Turning your senses outward to tune into nature’s abundance during yoga-asana practice, will not drain the senses as it would during other daily activities. During yoga-asana in nature, if you take pleasure in knowing and respecting the role your senses play in this world, you are preparing to turn them inward with complete acceptance during Shavasana, your final relaxation. As we become comfortable in processing these sensory experiences, it transforms into a gratifying experience that shuts off the list-making part of our brain and allows our mind to rest in the present.
The practice of Surya Namaskar, sun salutations and other yoga-asanas under actual sun rays has the power to transform a stagnant routine into a heightened experience.
The touch of the earth under our feet and hands was grounding and empowering. The slight unevenness of the grassy surface prompted our muscles to grasp more firmly in order to steady the body and breath. The unevenness spontaneously engages the core to make us rooted in Trikonasana, Triangle, or Virabhadrasana, Warrior 2 – although there is a tendency of forgetfulness when it comes to engaging them. Despite the unleveled earth, our stance stabilized, helping us find the grounding we needed in our practice.
Everyone agreed that practice of yoga-asana, especially outside is not complete without Vrikshasana, tree pose. To begin with, balance poses can be formidable for many. And trying to balance on an uneven surface can be even more challenging. However, today’s tree pose was not a practice of competition.
Standing in Vrikshasana next to a sixty year old maple tree can be a humbling experience. It was not about showing off how well we stood motionless on one leg. Just has the aged maple stands rooted in rain or shine, it would serve us to remember that our ability to stay rooted in our daily yoga-asana practice can make the transition from adulthood to old age as smooth as possible.
Fish pose, Matsyasana, is a must especially under the sky. Craning our neck backward to rest on the crown of our head can be challenging.
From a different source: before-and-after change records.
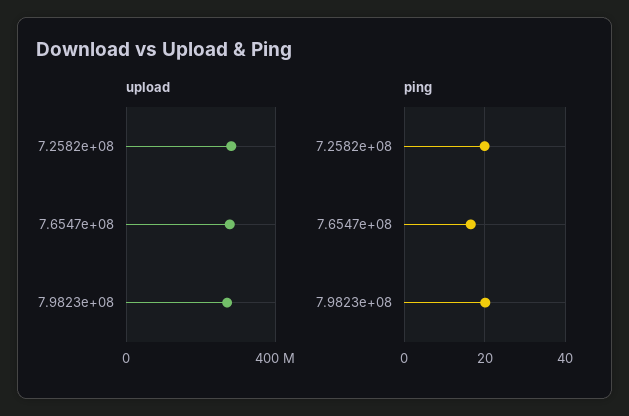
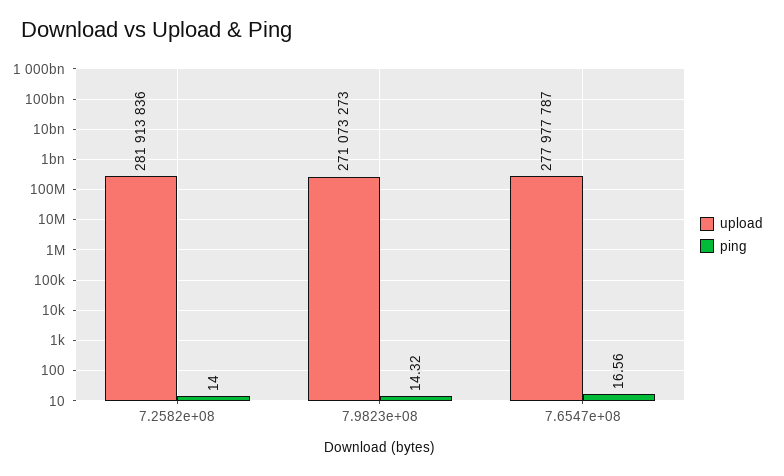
  {
    "upload": {
      "7.2582e+08": 281913836,
      "7.6547e+08": 277977787,
      "7.9823e+08": 271073273
    },
    "ping": {
-     "7.2582e+08": 20,
+     "7.2582e+08": 14,
      "7.6547e+08": 16.56,
-     "7.9823e+08": 20
+     "7.9823e+08": 14.32
    }
  }

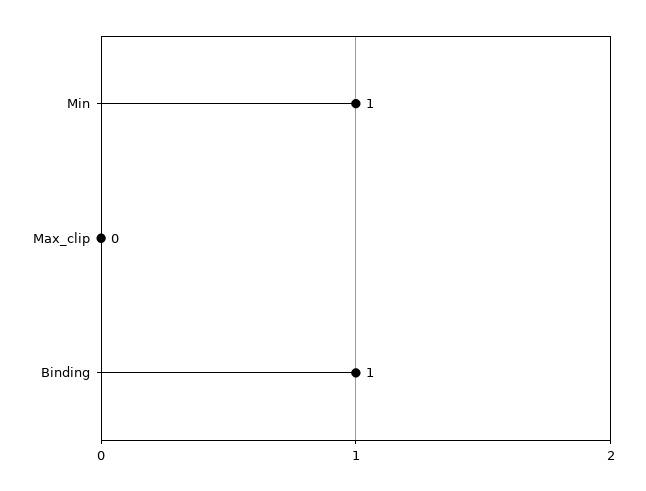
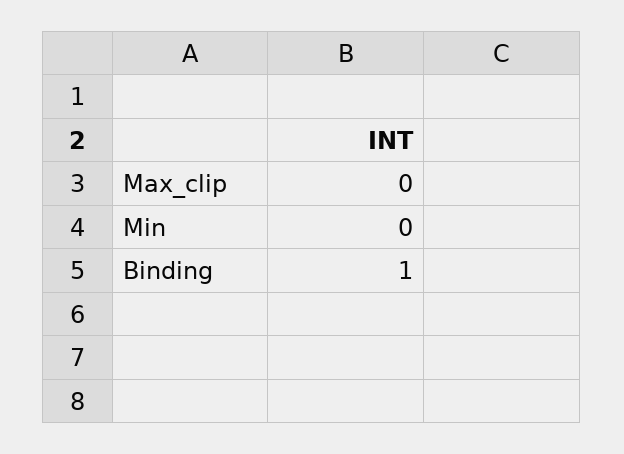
  {
-   "Min": 1,
+   "Min": 0,
    "Max_clip": 0,
    "Binding": 1
  }

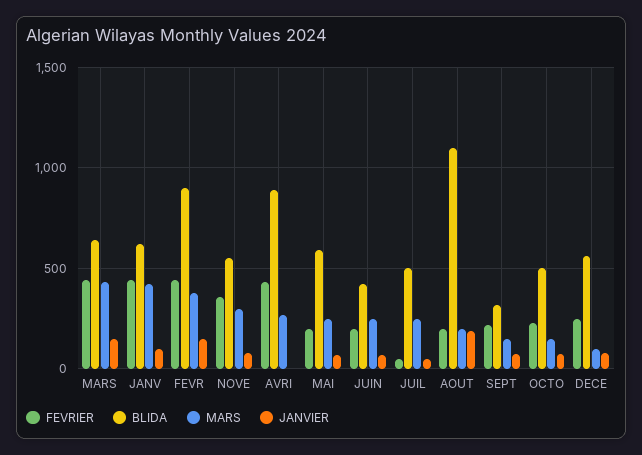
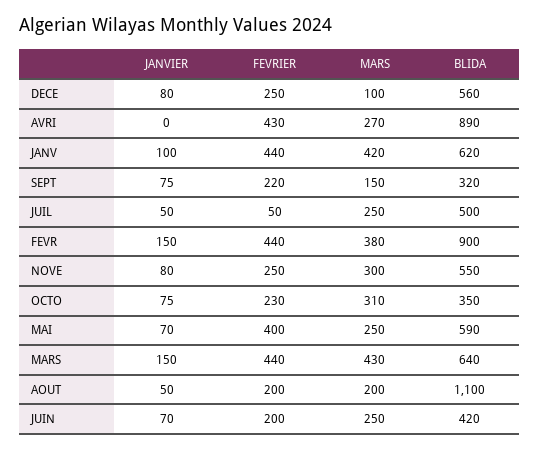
  {
    "FEVRIER": {
      "MARS": 440,
      "JANV": 440,
      "FEVR": 440,
-     "NOVE": 350,
+     "NOVE": 250,
      "AVRI": 430,
-     "MAI": 200,
+     "MAI": 400,
      "JUIN": 200,
      "JUIL": 50,
      "AOUT": 200,
      "SEPT": 220,
      "OCTO": 230,
      "DECE": 250
    },
    "BLIDA": {
      "MARS": 640,
      "JANV": 620,
      "FEVR": 900,
      "NOVE": 550,
      "AVRI": 890,
      "MAI": 590,
      "JUIN": 420,
      "JUIL": 500,
      "AOUT": 1100,
      "SEPT": 320,
-     "OCTO": 500,
+     "OCTO": 350,
      "DECE": 560
    },
    "MARS": {
      "MARS": 430,
      "JANV": 420,
      "FEVR": 380,
      "NOVE": 300,
      "AVRI": 270,
      "MAI": 250,
      "JUIN": 250,
      "JUIL": 250,
      "AOUT": 200,
      "SEPT": 150,
-     "OCTO": 150,
+     "OCTO": 310,
      "DECE": 100
    },
    "JANVIER": {
      "MARS": 150,
      "JANV": 100,
      "FEVR": 150,
      "NOVE": 80,
      "AVRI": 0,
      "MAI": 70,
      "JUIN": 70,
      "JUIL": 50,
-     "AOUT": 200,
+     "AOUT": 50,
      "SEPT": 75,
      "OCTO": 75,
      "DECE": 80
    }
  }

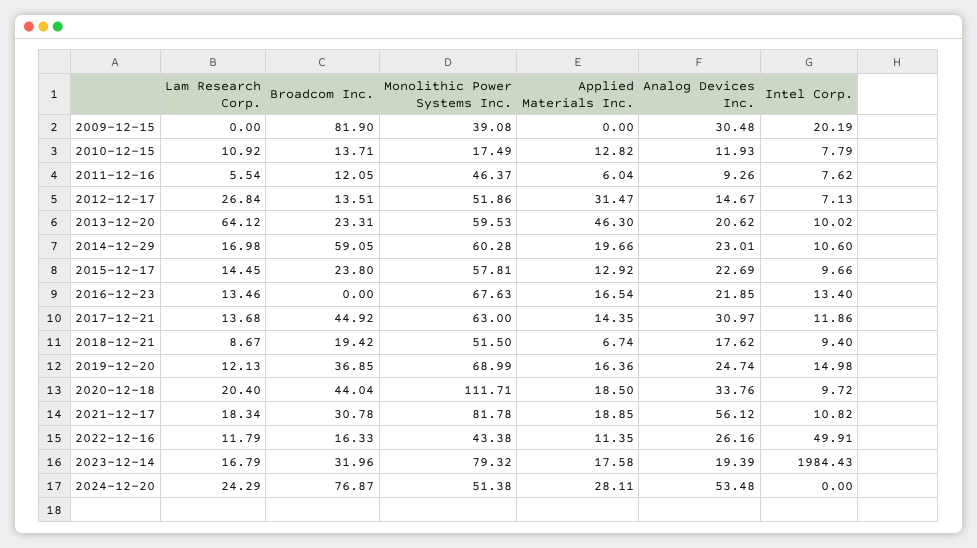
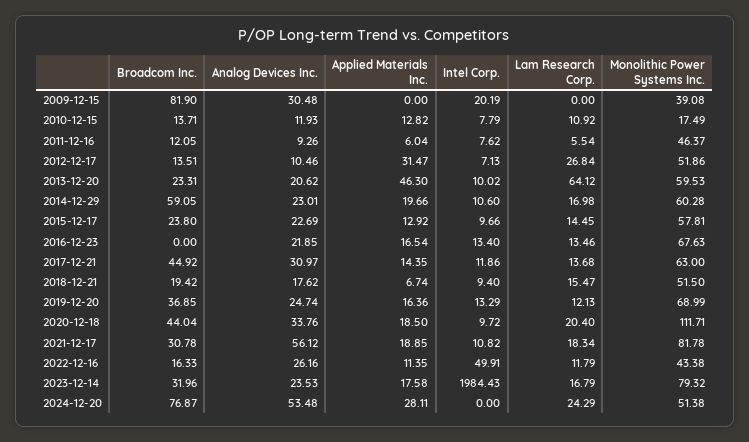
  {
    "Lam Research Corp.": {
      "2009-12-15": 0,
      "2010-12-15": 10.92,
      "2011-12-16": 5.54,
      "2012-12-17": 26.84,
      "2013-12-20": 64.12,
      "2014-12-29": 16.98,
      "2015-12-17": 14.45,
      "2016-12-23": 13.46,
      "2017-12-21": 13.68,
-     "2018-12-21": 8.67,
+     "2018-12-21": 15.47,
      "2019-12-20": 12.13,
      "2020-12-18": 20.4,
      "2021-12-17": 18.34,
      "2022-12-16": 11.79,
      "2023-12-14": 16.79,
      "2024-12-20": 24.29
    },
    "Broadcom Inc.": {
      "2009-12-15": 81.9,
      "2010-12-15": 13.71,
      "2011-12-16": 12.05,
      "2012-12-17": 13.51,
      "2013-12-20": 23.31,
      "2014-12-29": 59.05,
      "2015-12-17": 23.8,
      "2016-12-23": 0,
      "2017-12-21": 44.92,
      "2018-12-21": 19.42,
      "2019-12-20": 36.85,
      "2020-12-18": 44.04,
      "2021-12-17": 30.78,
      "2022-12-16": 16.33,
      "2023-12-14": 31.96,
      "2024-12-20": 76.87
    },
    "Monolithic Power Systems Inc.": {
      "2009-12-15": 39.08,
      "2010-12-15": 17.49,
      "2011-12-16": 46.37,
      "2012-12-17": 51.86,
      "2013-12-20": 59.53,
      "2014-12-29": 60.28,
      "2015-12-17": 57.81,
      "2016-12-23": 67.63,
      "2017-12-21": 63,
      "2018-12-21": 51.5,
      "2019-12-20": 68.99,
      "2020-12-18": 111.71,
      "2021-12-17": 81.78,
      "2022-12-16": 43.38,
      "2023-12-14": 79.32,
      "2024-12-20": 51.38
    },
    "Applied Materials Inc.": {
      "2009-12-15": 0,
      "2010-12-15": 12.82,
      "2011-12-16": 6.04,
      "2012-12-17": 31.47,
      "2013-12-20": 46.3,
      "2014-12-29": 19.66,
      "2015-12-17": 12.92,
      "2016-12-23": 16.54,
      "2017-12-21": 14.35,
      "2018-12-21": 6.74,
      "2019-12-20": 16.36,
      "2020-12-18": 18.5,
      "2021-12-17": 18.85,
      "2022-12-16": 11.35,
      "2023-12-14": 17.58,
      "2024-12-20": 28.11
    },
    "Analog Devices Inc.": {
      "2009-12-15": 30.48,
      "2010-12-15": 11.93,
      "2011-12-16": 9.26,
-     "2012-12-17": 14.67,
+     "2012-12-17": 10.46,
      "2013-12-20": 20.62,
      "2014-12-29": 23.01,
      "2015-12-17": 22.69,
      "2016-12-23": 21.85,
      "2017-12-21": 30.97,
      "2018-12-21": 17.62,
      "2019-12-20": 24.74,
      "2020-12-18": 33.76,
      "2021-12-17": 56.12,
      "2022-12-16": 26.16,
-     "2023-12-14": 19.39,
+     "2023-12-14": 23.53,
      "2024-12-20": 53.48
    },
    "Intel Corp.": {
      "2009-12-15": 20.19,
      "2010-12-15": 7.79,
      "2011-12-16": 7.62,
      "2012-12-17": 7.13,
      "2013-12-20": 10.02,
      "2014-12-29": 10.6,
      "2015-12-17": 9.66,
      "2016-12-23": 13.4,
      "2017-12-21": 11.86,
      "2018-12-21": 9.4,
-     "2019-12-20": 14.98,
+     "2019-12-20": 13.29,
      "2020-12-18": 9.72,
      "2021-12-17": 10.82,
      "2022-12-16": 49.91,
      "2023-12-14": 1984.43,
      "2024-12-20": 0
    }
  }

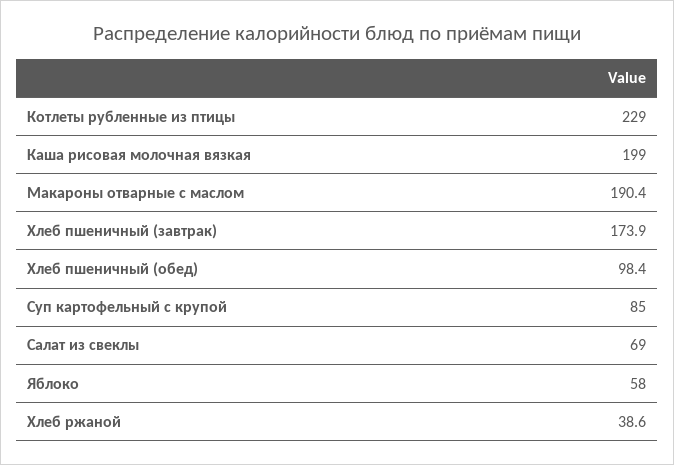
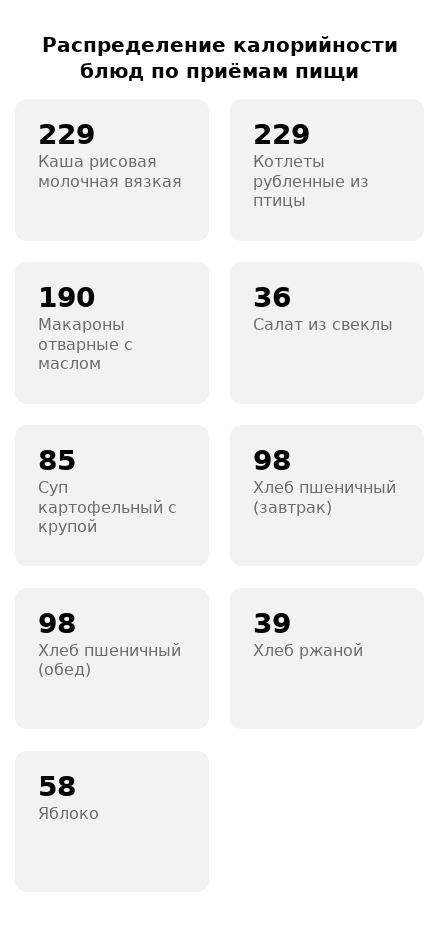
  {
    "Котлеты рубленные из птицы": 229,
-   "Каша рисовая молочная вязкая": 199,
+   "Каша рисовая молочная вязкая": 229,
    "Макароны отварные с маслом": 190.4,
-   "Хлеб пшеничный (завтрак)": 173.9,
+   "Хлеб пшеничный (завтрак)": 98,
    "Хлеб пшеничный (обед)": 98.4,
    "Суп картофельный с крупой": 85,
-   "Салат из свеклы": 69,
+   "Салат из свеклы": 36,
    "Яблоко": 58,
    "Хлеб ржаной": 38.6
  }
But we did get into the final position where our eyes had a chance to capture the world upside down giving the mind a different perspective.
What a view! I like to focus on something closer first and then extend my gaze outward or upward to the tops of the gigantic maple tree while admiring the vast blue expanse. This steady gaze always brings such calmness to my mind and body.
If you haven’t done this in many years, drop everything and do it – now. Keep your eyes open and appreciate what the world looks like upside down. Looking at the world upside down can bring you to a deeper understanding of change – to become aware that – this too shall pass. It helps to cultivate patience and compassion towards ourselves and others, especially if you are battling emotional demons or mending relationships.
Finally, we settled in Shavasana, Corpse Pose. The body was ready to shut down. Our eyes closed savoring a quick snapshot of the infinite vastness. The mind was guided to anchor to the breath – inhaling without future expectations, holding to notice the present, even if it was fleeting, and exhaling the past without any regrets – words of the wise. Although the senses were actively engaged in an outward practice earlier, they did not resist to turn inward. If I may speak for everyone, we enjoyed a well-deserved rest. We were fanned by a gentle breeze for a refreshing slumber. We were sung to a restful sleep by the birds.
Thank you all for sharing this wonderful, uplifting yoga-asana practice to welcome the first day of summer. Hope this blog captured everyone’s experience of what it was like to practice yoga-asana with nature’s best. If it did not, please share the experience in your own words in the comments section so the readers can get a better sense.